NVIDIA-Merlin / Merlin

NVIDIA Merlin is an open source library providing end-to-end GPU-accelerated recommender systems, from feature engineering and preprocessing to training deep learning models and running inference in production.
Apache License 2.0
772 stars 118 forks source link

[RMP] Update GTC Recommender to leverage Merlin Systems and new Merlin capabilities #887

Open EvenOldridge opened 1 year ago

EvenOldridge commented 1 year ago

Problem:

GTC Recommender was built through custom code and shortcuts. We would like to leverage Merlin to make the deployment of the GTC Recommender much more easily.

Definition of Done

New Functionality

Models

Transformers4Rec

NVTabular

Dataloader

Systems

Deliverables

Constraints:

Starting Point:

Existing GTC Recommender is our foundation for this work.

viswa-nvidia commented 1 year ago

@angmc , please add the systems related dev list here from the slack thread

angmc commented 1 year ago

To the question of what in this project is niche and is a functionality that may not be immediately needed, I would say it's anything related to the catalog swapping. This strategy worked because item/user ids were not used as inputs and because training the model would not have yielded significant improvements since the items being predicted were new. I don't think this is a common implementation for customers. A lot of what we did that relied on a python back-end so it would have to change. Now the model would have to be modified outside of triton, in the automation script, jit traced and repackaged as an ensemble and then deployed.

I don't believe any individual feature was too difficult to circumvent, but may not be the best user experience. Support for pre-trained embeddings and the use of categorify, I don't believe is a niche problem.

In post processing, the issue where we saw better throughput using pandas instead of cudf needs to be further explored. Pre-built post processing features or best practices can help prevent low throughput for customers.

bschifferer commented 1 year ago

@angmc @karlhigley @EvenOldridge

About: Operator for mapping between key values (Likely a modification to categorify to support an existing mapping)

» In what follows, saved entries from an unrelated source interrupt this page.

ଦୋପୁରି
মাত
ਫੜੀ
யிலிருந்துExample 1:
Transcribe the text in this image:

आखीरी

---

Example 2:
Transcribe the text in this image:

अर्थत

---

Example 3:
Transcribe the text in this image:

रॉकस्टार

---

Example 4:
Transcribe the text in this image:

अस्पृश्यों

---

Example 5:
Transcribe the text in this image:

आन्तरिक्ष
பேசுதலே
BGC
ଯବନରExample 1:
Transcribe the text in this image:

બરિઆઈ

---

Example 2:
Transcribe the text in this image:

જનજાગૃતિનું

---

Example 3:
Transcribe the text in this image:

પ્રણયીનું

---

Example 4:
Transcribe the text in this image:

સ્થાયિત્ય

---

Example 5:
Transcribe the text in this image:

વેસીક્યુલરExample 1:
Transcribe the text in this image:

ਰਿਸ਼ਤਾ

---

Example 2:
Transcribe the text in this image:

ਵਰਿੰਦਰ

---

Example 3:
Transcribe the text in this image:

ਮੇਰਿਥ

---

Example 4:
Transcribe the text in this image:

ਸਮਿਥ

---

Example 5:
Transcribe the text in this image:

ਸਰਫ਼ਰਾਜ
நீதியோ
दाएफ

NVTabular has a paramter called vocab (https://github.com/NVIDIA-Merlin/NVTabular/blob/main/nvtabular/ops/categorify.py#L208 ). Unfortunately, our documentation (inline doc string) doesn't explain what it is doing. But I think we can provide an existing mapping table to Categorify Op. We might be able to use the current NVT operator. The question is - how can we exchange the mapping table during serving?

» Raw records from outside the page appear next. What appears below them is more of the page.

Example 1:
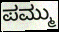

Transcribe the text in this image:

ಪಮ್ಮು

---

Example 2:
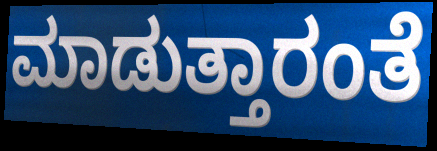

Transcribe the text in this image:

ಮಾಡುತ್ತಾರಂತೆ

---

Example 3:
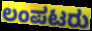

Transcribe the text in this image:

ಲಂಪಟರು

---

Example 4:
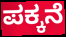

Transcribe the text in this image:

ಪಕ್ಕನೆ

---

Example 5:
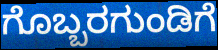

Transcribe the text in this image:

ಗೊಬ್ಬರಗುಂಡಿಗೆ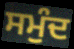
ਸਮੁੰਦ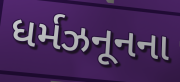
ધર્મઝનૂનના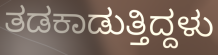
ತಡಕಾಡುತ್ತಿದ್ದಳುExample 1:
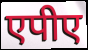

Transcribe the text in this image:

एपीए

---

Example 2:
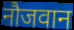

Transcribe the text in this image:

नौजवान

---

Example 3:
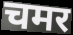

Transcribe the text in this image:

चमर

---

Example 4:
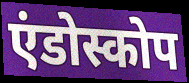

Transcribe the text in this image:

एंडोस्कोप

bschifferer commented 1 year ago

@angmc @karlhigley @EvenOldridge @viswa-nvidia

About: Merging pre-trained embeddings in the dataloaders (https://github.com/NVIDIA-Merlin/Merlin/issues/211) Merging pre-trained embeddings at serving time (https://github.com/NVIDIA-Merlin/Merlin/issues/211)

I would not use pre-trained embeddings as input features to the model. Currently, we initialise an embedding table and load the weights of the pre-trained embedding into the embedding table. As the GTC recommender has only 5000 items, it is not required to use pretrained embedding as an input features. I think the pre-trained embeddings as input features will increase the latency/throughput numbers and I would not use this in that use-case.

As @angmc wrote ("Now the model would have to be modified outside of triton, in the automation script, jit traced and repackaged as an ensemble and then deployed.") - I think the process should be that the automation script updates the embedding table outside of Triton and we keep the current architecture loading the pre-trained embeddings into an embedding table.

A missing piece of the current proposal: Using pre-trained embedding vector as an input features isn't sufficient. We use weight-tying in the output layer to get the item scores. If we use pre-trained embeddings vector as an input features, we do not have all item embeddings available for the weight-tying operations. There are two solutions:

  1. We still initialise an embedding table and load the pre-trained embeddings as a weight -> then we added complexity by introducing pre-trained embeddings as input features because we still need to do the same automation as we do right now
  2. The model returns the output of the transformers before weight-tying and Merlin Systems will do a ANN look-up. This adds an additional complexity to split the model, initialize an ANN, etc. (as defined in RMP https://github.com/NVIDIA-Merlin/Merlin/issues/898 ). I am not sure, if that is too much scope for this ticket.

As GTC recommender has only 5000 items, the most easy way is to use pre-trained embeddings as an embedding table and not input feature and would still work with systems.

karlhigley commented 1 year ago

It seems to me that, assuming we're going to try to do this migration, we should be looking for a set of Merlin functionality which:

  1. Is sufficiently general that customers could apply it to their own use cases
  2. Can build a recommender that's broadly similar to the current GTC recommender

I don't think that we want to replicate the GTC recommender exactly—especially if it has quirks that we don't expect to reflect customer use cases—so I think we're kinda looking to make that system and our functionality meet in the middle somewhere.